The Parliament's Public Petitions Committee is considering a proposal from the Scottish Youth Parliament, pressing the Scottish Government to favour companies that pay employers a "Scottish living wage", currently calculated at £7.45 per hour. The rate is 20% higher than the current adult national minimum wage of £6.19 per hour.

CBI Scotland's senior policy executive Lauren Paterson said: "Pay restraint has played an important role in supporting current levels of employment. A Scottish Government living wage recognition scheme would encourage mass implementation of the wage, which would put employment prospects at risk, particularly for those furthest from the labour market. Pay restraint is set to continue with containing labour costs cited as the second-highest workforce priority for businesses in the next 12 months."

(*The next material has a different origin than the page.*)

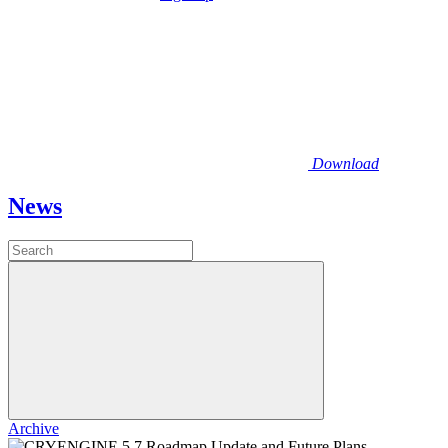
Download
News
Archive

She stressed the CBI's support for the national minimum wage, "balancing" income for low earners with the need to preserve jobs: "Beyond this, decisions on pay must be left at the discretion of the individual business, taking into account their wider business strategy, including affordability."

In March, the Scottish Youth Parliament suggested a recognition scheme might involve employers signing a legally-binding declaration to pay staff and subcontractors the higher wage, with a commitment to uprate it within six months. Being a recognised "living wage employer" would, it is claimed, "provide an incentive for businesses to gain publicity for being a good and responsible employer, potentially allowing businesses to attract customers and become more attractive to people awarding work".

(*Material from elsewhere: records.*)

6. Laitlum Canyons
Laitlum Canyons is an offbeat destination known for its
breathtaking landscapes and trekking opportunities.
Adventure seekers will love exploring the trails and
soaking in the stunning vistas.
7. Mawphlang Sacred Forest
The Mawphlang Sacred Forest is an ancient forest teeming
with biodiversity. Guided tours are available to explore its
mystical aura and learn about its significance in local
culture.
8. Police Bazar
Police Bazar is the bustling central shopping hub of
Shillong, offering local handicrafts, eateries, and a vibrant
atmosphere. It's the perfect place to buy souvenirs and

Calculated on the basis of working a 35-hour week, someone on a living wage would earn £13,559, against £11,265.80 per year on the national minimum wage.

In a submission to the committee, Dave Watson, Scottish organiser of Unison, said: "One of the primary causes of the longest and deepest recession for a generation has been the shift from wages into profits. The Scottish living wage recognition scheme would be a valuable step forward in putting spending power at the disposal of low-paid workers, who will spend that cash boosting their local economy.

"It's the fat-cat pay of the CBI bosses that is out of control."

The committee will consider the petition after the summer recess.